[DATA SHOWN]:
__________

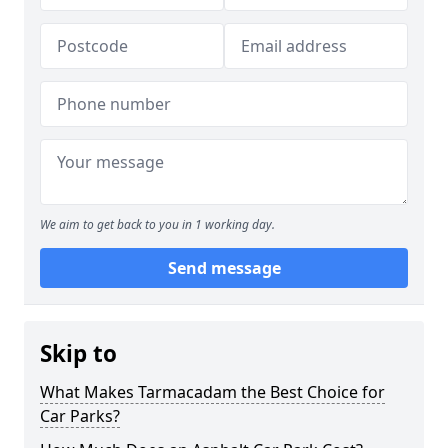
We aim to get back to you in 1 working day.
Send message
Skip to
What Makes Tarmacadam the Best Choice for
Car Parks?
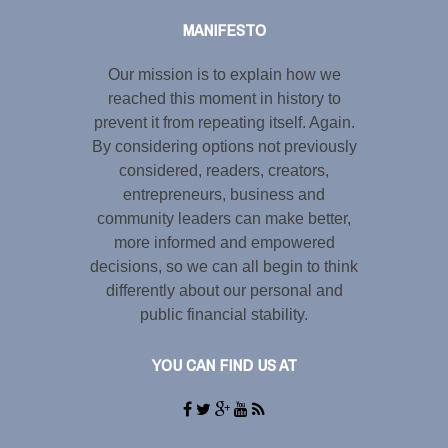
MANIFESTO
Our mission is to explain how we
reached this moment in history to
prevent it from repeating itself. Again.
By considering options not previously
considered, readers, creators,
entrepreneurs, business and
community leaders can make better,
more informed and empowered
decisions, so we can all begin to think
differently about our personal and
public financial stability.
YOU CAN FIND US AT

__________

[PROBLEM TO WORK ON]: All of the data above should be quoted exactly, except for the pictures.

[ANSWER BOX]:
We aim to get back to you in 1 working day.
Send message
Skip to
What Makes Tarmacadam the Best Choice for
Car Parks?
MANIFESTO
Our mission is to explain how we
reached this moment in history to
prevent it from repeating itself. Again.
By considering options not previously
considered, readers, creators,
entrepreneurs, business and
community leaders can make better,
more informed and empowered
decisions, so we can all begin to think
differently about our personal and
public financial stability.
YOU CAN FIND US AT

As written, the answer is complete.